Why are you taking away the grooved edges? Is that your take on what the advert means by plain case? Why would the advert group a totally different watch together with this one. That makes no sense and we have no evidence of it being done before. In fact we have evidence showing a number of examples where variants of a watch based on its strap are grouped under its ad listing.

If you are talking 'cold hard facts' then it does not get any colder than this. We have an advert indicating that this same watch (with a plain case, whatever that may mean and we can't assume anything here) with a leather strap is called the Champion.

I agree with the statement that ALL other adverts for this case label it as Senator or Senator "A". You have no arguement there, but they are also ALL listed with the expansion band.

We have an advert that defines a model of a watch based on the simple fact that it comes with a leather strap version and is called the Champion.

You are assuming and guessing that plain case means minus the groves. There is simply no evidence that it means that.

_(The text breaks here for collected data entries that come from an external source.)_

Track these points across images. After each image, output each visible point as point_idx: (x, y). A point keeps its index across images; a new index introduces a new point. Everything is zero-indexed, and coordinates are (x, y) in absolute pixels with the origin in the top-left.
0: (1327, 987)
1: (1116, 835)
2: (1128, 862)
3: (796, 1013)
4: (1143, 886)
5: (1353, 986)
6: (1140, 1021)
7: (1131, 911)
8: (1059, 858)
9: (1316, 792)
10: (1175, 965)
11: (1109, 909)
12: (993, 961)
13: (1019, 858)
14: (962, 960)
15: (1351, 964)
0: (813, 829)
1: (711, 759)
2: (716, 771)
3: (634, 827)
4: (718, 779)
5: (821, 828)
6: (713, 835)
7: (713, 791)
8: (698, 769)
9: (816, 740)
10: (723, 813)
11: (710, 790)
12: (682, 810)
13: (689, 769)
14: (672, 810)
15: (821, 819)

This watch may very well have been a Senator "A" when it was purchased, we may never know. But like the Craftsmen/Tuxedo watch, when presented in the fashion that it is presented in and with the evidence we have at hand, we should be inclined to go with what the evidence is saying at this point in time. If we come up with another advert that shows the Champion that looks similar to this watch without the groves then we will have a deffinitive answer on the matter, but until such time we should not rule out this watch being a Champion.